Belleville, à Paris, est un quartier de cultures multiples où se côtoient des gens venus d’un peu partout. Un bon lieu pour y établir une toute nouvelle maison d’édition qui se veut ouverte sur le monde. Les éditions Belleville se veulent modernes, connectées, et réussissent leur pari. Leur premier titre est brésilien, Sainte Caboche, de Socorro Acioli.
Photo : Publishnews
Parmi les premiers romans publiés, la Moldavie, la Turquie, l’Égypte sont à l’honneur. Les romans bénéficient d’une présentation très réussie, en rapport avec le texte et à chaque page ou presque de petits symboles invitent le lecteur à aller compléter la lecture avec une visite sur le site internet où l’on peut voir des photos des décors du roman, écouter de la musique régionale ou lire un article en rapport avec l’histoire. Nous sommes toujours heureux de voir apparaître une nouvelle maison d’édition et le slogan de Belleville est « »Ouvrir une fenêtre sur le monde », c’est aussi le but d’Espaces latinos. Nous souhaitons un bel avenir aux éditions Belleville, d’autant plus que leur premier titre est brésilien, Sainte Caboche, de Socorro Acioli.

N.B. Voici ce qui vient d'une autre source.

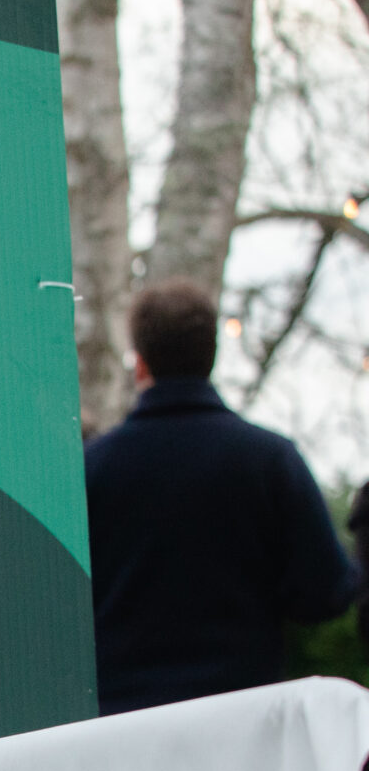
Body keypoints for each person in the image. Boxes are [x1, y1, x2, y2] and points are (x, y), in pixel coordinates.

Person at [85, 278, 359, 714]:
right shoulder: (271, 460)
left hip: (122, 722)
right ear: (211, 355)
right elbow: (324, 595)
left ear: (140, 363)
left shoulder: (92, 468)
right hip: (244, 718)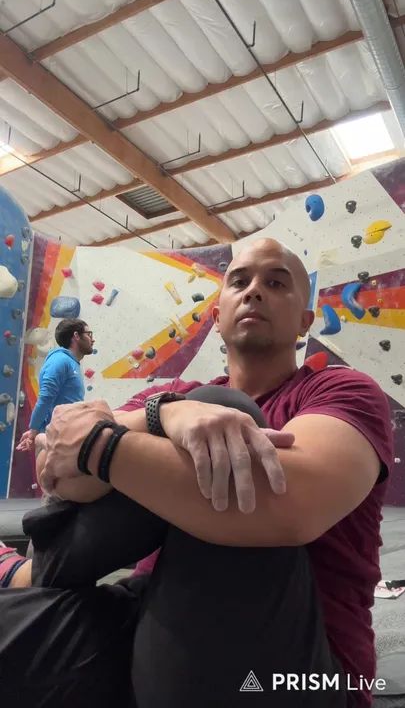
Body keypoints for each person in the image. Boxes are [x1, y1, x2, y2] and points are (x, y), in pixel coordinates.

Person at [1, 239, 393, 708]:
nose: (254, 291)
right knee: (205, 403)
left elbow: (290, 508)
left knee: (221, 408)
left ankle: (29, 574)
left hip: (294, 663)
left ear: (305, 322)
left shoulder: (343, 389)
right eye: (240, 282)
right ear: (216, 315)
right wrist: (165, 414)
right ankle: (33, 576)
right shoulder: (173, 393)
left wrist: (102, 446)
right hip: (157, 624)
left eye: (276, 283)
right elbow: (56, 463)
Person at [17, 319, 95, 452]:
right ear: (76, 336)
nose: (92, 339)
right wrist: (34, 431)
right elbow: (46, 398)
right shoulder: (59, 360)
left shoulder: (71, 363)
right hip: (54, 441)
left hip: (64, 438)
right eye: (89, 334)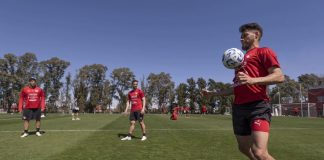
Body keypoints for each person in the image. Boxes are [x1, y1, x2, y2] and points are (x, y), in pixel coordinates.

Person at [202, 22, 284, 160]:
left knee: (259, 152)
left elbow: (279, 76)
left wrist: (253, 80)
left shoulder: (264, 51)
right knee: (243, 148)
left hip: (258, 106)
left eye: (245, 35)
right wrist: (213, 93)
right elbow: (236, 88)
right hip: (239, 107)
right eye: (241, 36)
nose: (241, 39)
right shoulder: (239, 61)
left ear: (256, 35)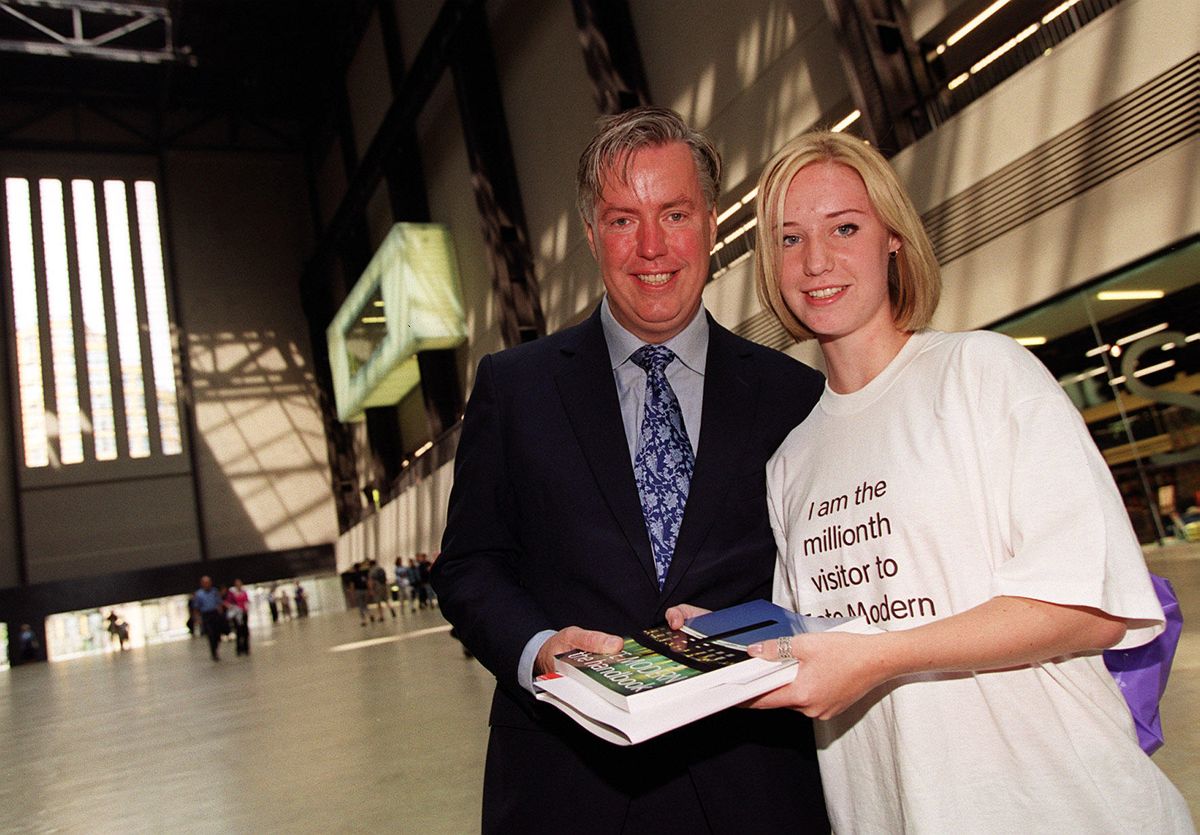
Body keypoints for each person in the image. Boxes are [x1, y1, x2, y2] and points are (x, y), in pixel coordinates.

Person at [744, 130, 1193, 832]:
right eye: (789, 238)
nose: (816, 261)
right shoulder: (791, 461)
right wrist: (715, 647)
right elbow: (818, 643)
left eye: (845, 227)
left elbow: (1093, 606)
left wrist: (880, 657)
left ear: (892, 238)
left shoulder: (983, 374)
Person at [432, 106, 828, 833]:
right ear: (590, 235)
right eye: (622, 219)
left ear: (710, 222)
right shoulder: (515, 389)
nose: (652, 246)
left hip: (754, 783)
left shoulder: (794, 396)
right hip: (568, 783)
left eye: (674, 213)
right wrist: (536, 649)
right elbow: (469, 565)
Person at [192, 576, 225, 661]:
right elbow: (196, 607)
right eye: (205, 582)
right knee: (211, 634)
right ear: (202, 584)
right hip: (206, 615)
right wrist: (197, 618)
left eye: (208, 582)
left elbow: (219, 603)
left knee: (217, 634)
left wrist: (221, 613)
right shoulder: (199, 594)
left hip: (215, 614)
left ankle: (216, 647)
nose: (207, 584)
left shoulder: (214, 591)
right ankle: (213, 653)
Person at [225, 579, 251, 656]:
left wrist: (246, 608)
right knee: (238, 631)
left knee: (245, 631)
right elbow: (228, 602)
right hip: (236, 615)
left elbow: (247, 601)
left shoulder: (244, 592)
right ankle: (239, 648)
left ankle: (246, 648)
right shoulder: (232, 593)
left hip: (243, 613)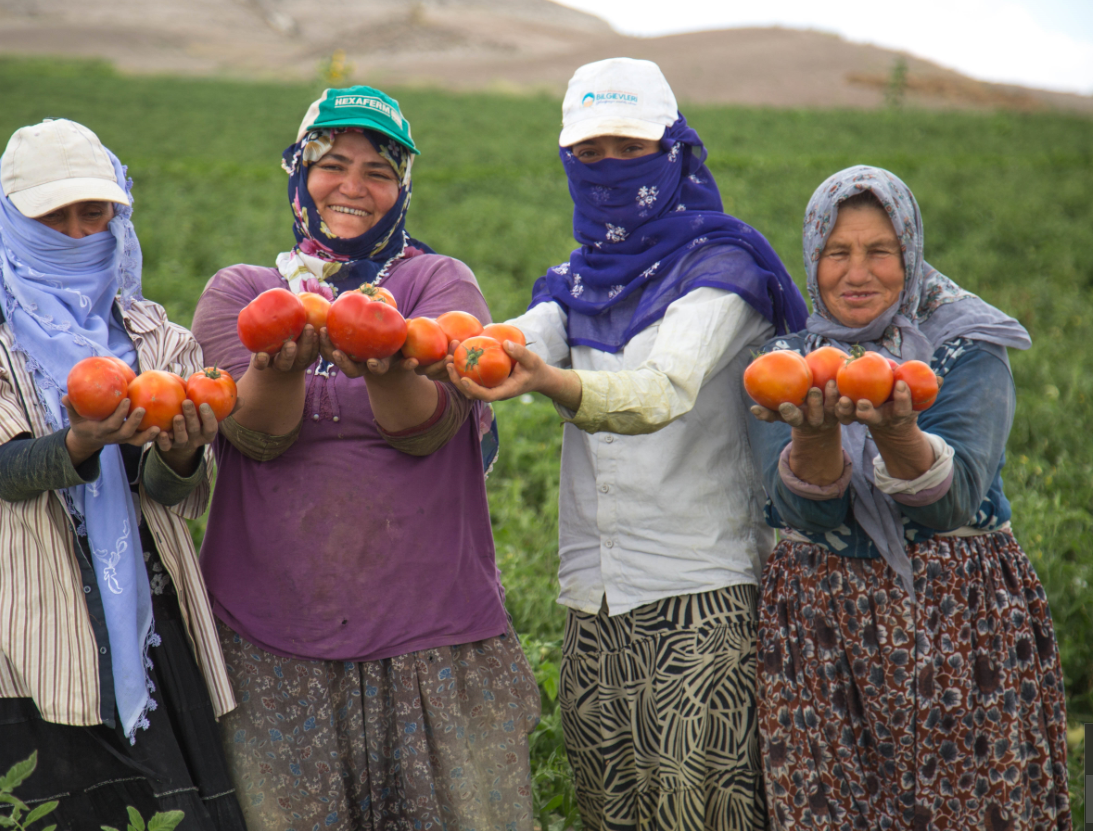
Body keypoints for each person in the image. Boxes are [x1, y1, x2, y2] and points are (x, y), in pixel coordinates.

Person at [447, 58, 808, 830]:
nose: (609, 167)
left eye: (630, 148)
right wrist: (449, 346)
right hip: (593, 595)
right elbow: (524, 333)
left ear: (673, 149)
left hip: (700, 591)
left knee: (697, 810)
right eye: (590, 152)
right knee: (611, 810)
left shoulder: (722, 270)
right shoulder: (580, 278)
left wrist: (549, 382)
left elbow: (661, 391)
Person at [189, 86, 540, 831]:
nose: (353, 186)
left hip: (434, 638)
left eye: (379, 171)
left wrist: (388, 364)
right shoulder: (241, 293)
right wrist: (280, 366)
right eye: (332, 164)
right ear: (298, 172)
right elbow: (259, 435)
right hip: (270, 640)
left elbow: (425, 428)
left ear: (402, 186)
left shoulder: (439, 287)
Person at [0, 118, 243, 829]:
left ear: (117, 214)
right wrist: (79, 441)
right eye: (51, 217)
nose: (75, 232)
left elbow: (167, 493)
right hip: (19, 633)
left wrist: (183, 451)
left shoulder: (160, 338)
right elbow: (3, 469)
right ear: (13, 220)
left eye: (92, 213)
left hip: (146, 628)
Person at [746, 165, 1070, 830]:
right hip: (819, 627)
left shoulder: (966, 345)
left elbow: (951, 503)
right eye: (838, 252)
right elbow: (800, 510)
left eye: (880, 251)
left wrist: (898, 433)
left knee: (965, 806)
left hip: (954, 616)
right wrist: (814, 438)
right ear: (813, 257)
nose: (857, 273)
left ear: (910, 252)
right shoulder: (781, 364)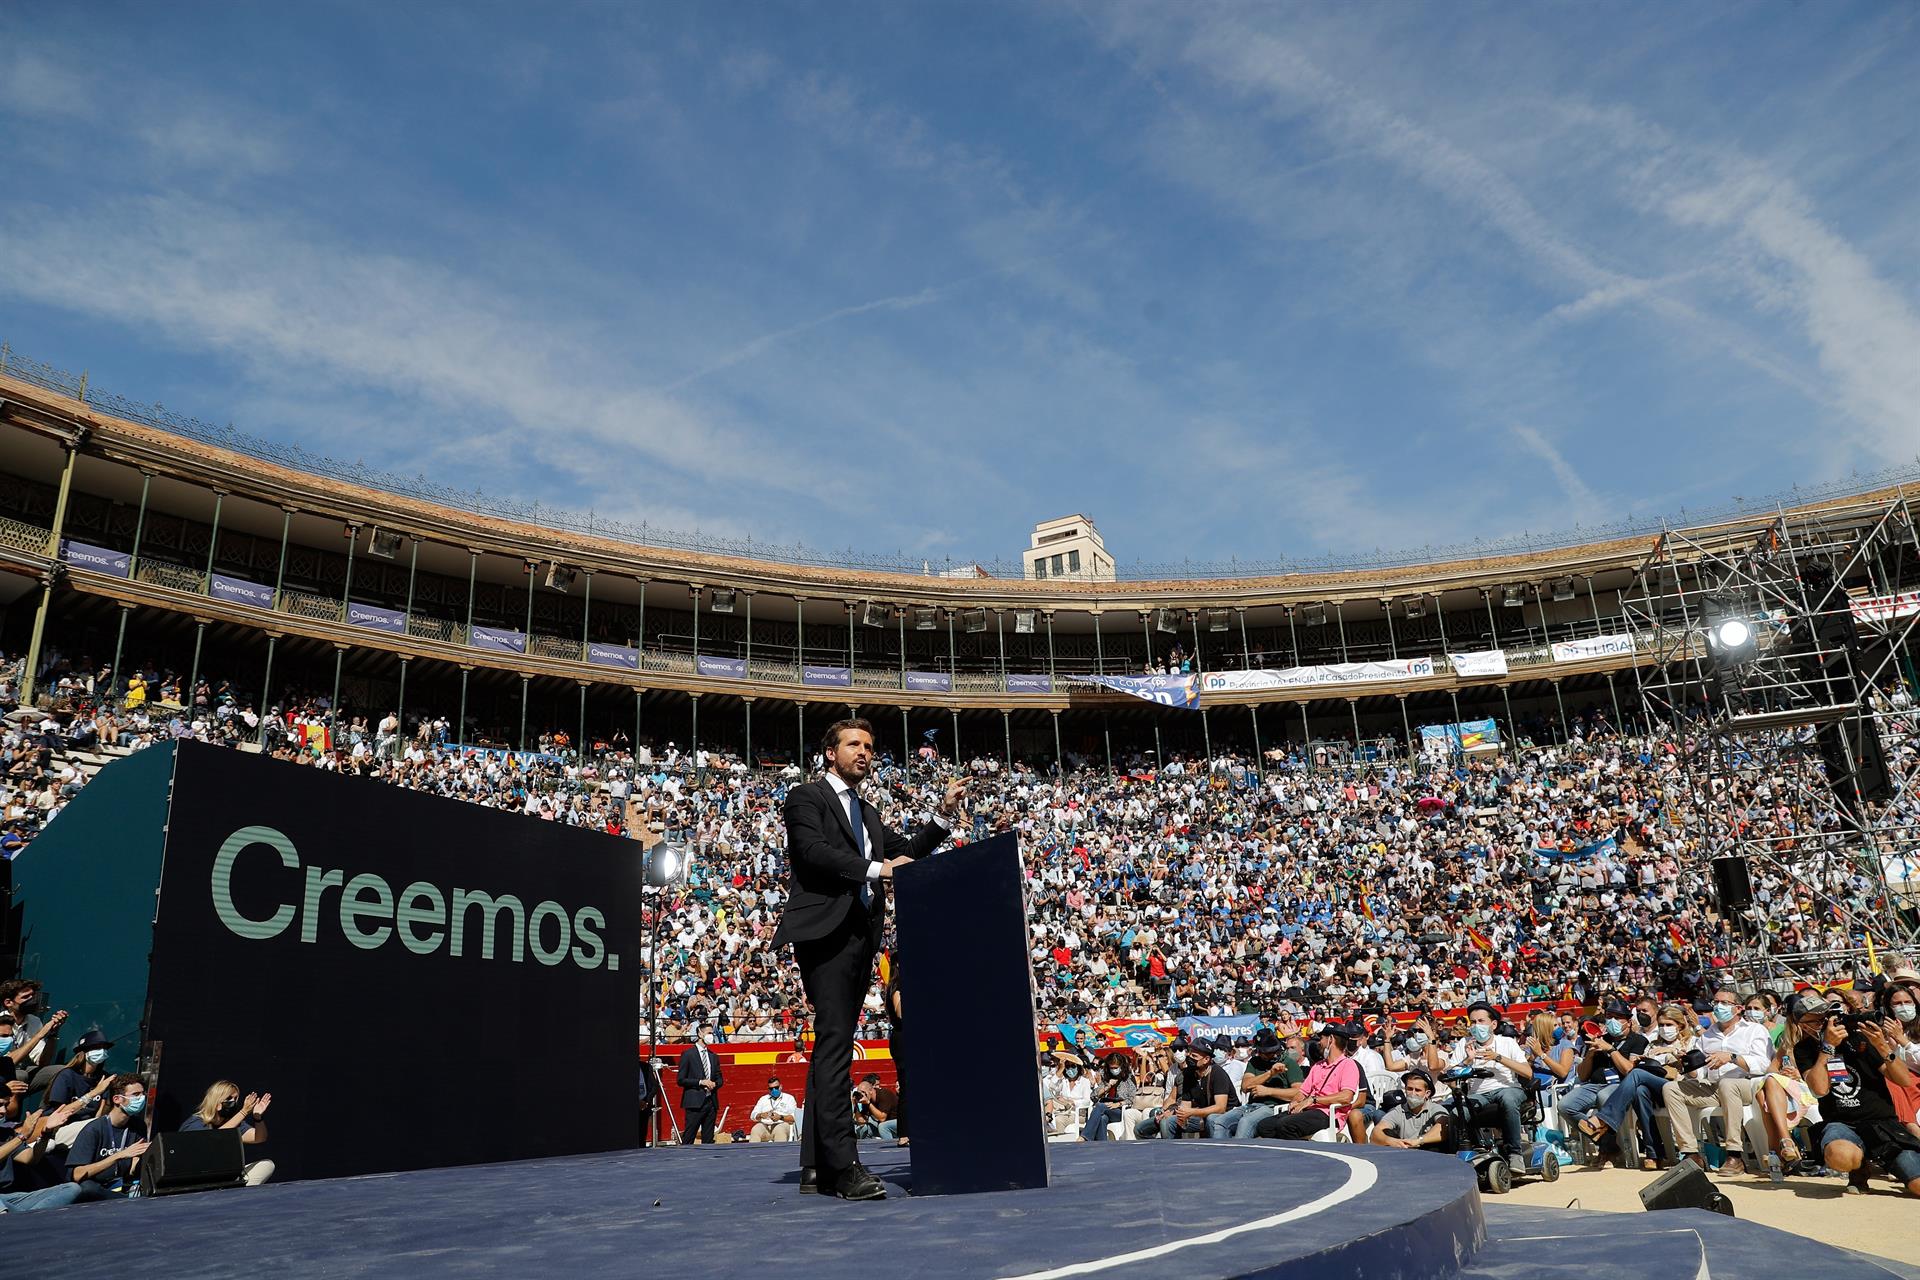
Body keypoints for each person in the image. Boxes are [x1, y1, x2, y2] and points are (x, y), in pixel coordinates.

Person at [772, 719, 964, 1201]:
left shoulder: (869, 814)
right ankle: (844, 1166)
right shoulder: (805, 797)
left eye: (870, 747)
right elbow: (811, 853)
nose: (864, 753)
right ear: (830, 753)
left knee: (832, 1043)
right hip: (825, 932)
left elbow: (908, 853)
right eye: (854, 745)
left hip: (861, 935)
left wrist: (941, 816)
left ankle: (815, 1165)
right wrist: (877, 869)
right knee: (835, 1041)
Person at [1790, 993, 1920, 1197]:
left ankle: (1898, 1167)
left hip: (1882, 1123)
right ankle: (1859, 1168)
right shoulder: (1804, 1049)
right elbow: (1819, 1089)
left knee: (1918, 1186)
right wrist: (1827, 1047)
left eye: (1827, 1016)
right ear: (1804, 1025)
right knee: (1840, 1156)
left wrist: (1883, 1047)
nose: (1827, 1022)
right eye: (1818, 1019)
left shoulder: (1859, 1038)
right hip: (1842, 1123)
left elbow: (1903, 1080)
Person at [1662, 984, 1771, 1176]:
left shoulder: (1754, 1030)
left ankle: (1734, 1155)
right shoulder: (1708, 1035)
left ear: (1738, 1008)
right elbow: (1701, 1073)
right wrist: (1689, 1064)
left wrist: (1732, 1057)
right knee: (1671, 1088)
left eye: (1724, 1003)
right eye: (1716, 1002)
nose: (1719, 1006)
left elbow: (1763, 1064)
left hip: (1748, 1086)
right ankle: (1690, 1152)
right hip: (1714, 1088)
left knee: (1727, 1083)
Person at [1438, 1002, 1532, 1172]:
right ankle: (1465, 1153)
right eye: (1473, 1022)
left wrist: (1498, 1057)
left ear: (1493, 1025)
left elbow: (1527, 1073)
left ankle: (1515, 1153)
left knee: (1508, 1099)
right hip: (1478, 1093)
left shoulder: (1507, 1042)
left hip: (1507, 1088)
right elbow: (1450, 1078)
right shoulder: (1464, 1044)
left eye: (1481, 1021)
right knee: (1457, 1112)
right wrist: (1467, 1060)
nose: (1476, 1026)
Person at [1256, 1023, 1363, 1140]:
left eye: (1322, 1038)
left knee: (1286, 1125)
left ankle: (1300, 1155)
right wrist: (1295, 1102)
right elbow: (1303, 1091)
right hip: (1309, 1110)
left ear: (1331, 1039)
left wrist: (1313, 1100)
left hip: (1328, 1113)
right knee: (1264, 1126)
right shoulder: (1318, 1066)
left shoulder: (1348, 1065)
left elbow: (1346, 1097)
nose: (1319, 1042)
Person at [66, 1074, 152, 1200]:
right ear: (117, 1099)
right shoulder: (93, 1129)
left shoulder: (138, 1126)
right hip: (96, 1189)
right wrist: (118, 1156)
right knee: (88, 1189)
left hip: (122, 1186)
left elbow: (132, 1168)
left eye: (143, 1093)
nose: (142, 1098)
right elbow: (77, 1175)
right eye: (136, 1095)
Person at [179, 1081, 276, 1185]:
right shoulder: (196, 1122)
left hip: (224, 1176)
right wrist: (243, 1112)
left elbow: (259, 1138)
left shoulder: (234, 1122)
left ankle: (235, 1190)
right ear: (216, 1101)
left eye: (235, 1099)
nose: (233, 1102)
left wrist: (258, 1117)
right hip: (196, 1178)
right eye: (229, 1098)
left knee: (267, 1165)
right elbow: (212, 1139)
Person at [0, 1099, 88, 1212]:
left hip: (11, 1198)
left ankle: (25, 1219)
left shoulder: (6, 1134)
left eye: (5, 1105)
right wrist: (22, 1136)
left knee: (71, 1188)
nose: (3, 1110)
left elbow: (29, 1158)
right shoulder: (17, 1136)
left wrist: (46, 1134)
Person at [1147, 1038, 1236, 1138]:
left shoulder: (1217, 1073)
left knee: (1212, 1119)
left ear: (1206, 1059)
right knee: (1168, 1122)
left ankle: (1216, 1151)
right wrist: (1175, 1112)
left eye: (1194, 1056)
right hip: (1201, 1115)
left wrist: (1191, 1112)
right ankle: (1173, 1151)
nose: (1189, 1057)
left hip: (1227, 1116)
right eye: (1189, 1054)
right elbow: (1185, 1105)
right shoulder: (1188, 1074)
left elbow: (1221, 1108)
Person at [1371, 1069, 1453, 1152]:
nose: (1413, 1093)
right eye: (1409, 1089)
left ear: (1427, 1093)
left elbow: (1443, 1128)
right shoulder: (1399, 1110)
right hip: (1404, 1152)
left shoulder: (1435, 1109)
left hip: (1429, 1154)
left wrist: (1419, 1140)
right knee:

Samuel, à la mort de sa mère, dans un village perdu quelque part dans le Sertão brésilien, décide d’obéir à la défunte et d’aller retrouver son père, un inconnu qui n’a eu qu’une hâte quand il avait appris que Mariinha allait lui donner un fils, les abandonner et disparaître. Son voyage est donc à la fois un parcours d’initiation et de vengeance. Le récit se promène entre le réalisme (la vie quotidienne dans un village pauvre de la région du Horto) et la fable avec phénomènes surnaturels sans que cette apparente contradiction soit gênante, l’univers ainsi créé baignant dans une souriante fantaisie. Socorro Acioli revendique l’influence de Gabriel García Márquez avec lequel elle a participé à un atelier de création. C’est vrai qu’on peut trouver quelques rapports, mais ce qu’elle nous propose est assez différent, bien plus naïf (avec le sens pictural du mot). Un exemple : qu’est-ce que la Sainte caboche du titre ? Rien de moins que le logement provisoire de Samuel : oui, il loge dans le crâne d’une gigantesque statue de saint que le sculpteur n’a jamais terminée. Seule la tête est restée sur le sol, à la sortie du village de Candeia, creuse et un peu effrayante.
Bien sûr on sent quelques imperfections dues sans nul doute à l’inexpérience : certains comportements sont trop commentés, certaines situations qu’on croyait purement fantastiques sont malheureusement expliquées, ce qui nuit au mystère. Mais on oublie vite ces petits défauts qui sont plutôt sympathiques et on se laisse facilement porter par un conte de fées pour adultes. Un conte de fées moderne dans une région qui est restée empreinte de traditions et où la religion, très présente, lorgne vers la superstition. Les gravures d’Alexis Snell qui ponctuent les chapitres du roman et la couverture de Fernando Chamarelli ajoutent au charme de ce bel objet. La destinée de Samuel est tortueuse, l’histoire racontée l’est aussi, les épisodes se succèdent un peu comme dans une saga qu’on égrène, d’un soir à l’autre, avant de s’endormir, en souriant.